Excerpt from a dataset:
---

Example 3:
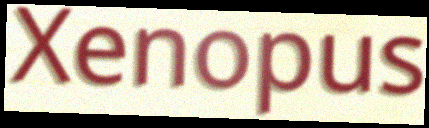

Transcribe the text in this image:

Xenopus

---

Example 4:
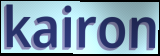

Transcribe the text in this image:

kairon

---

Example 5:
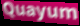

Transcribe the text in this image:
* * *
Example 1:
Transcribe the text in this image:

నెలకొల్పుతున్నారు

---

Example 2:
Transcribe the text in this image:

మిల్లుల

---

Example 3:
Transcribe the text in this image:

WHAT YOU NEED TO DO: Filter the material above and keep every line containing the string "Example". Treat the match as case-sensitive.

FINAL RESULT:
Example 3:
Example 4:
Example 5:
Example 1:
Example 2:
Example 3:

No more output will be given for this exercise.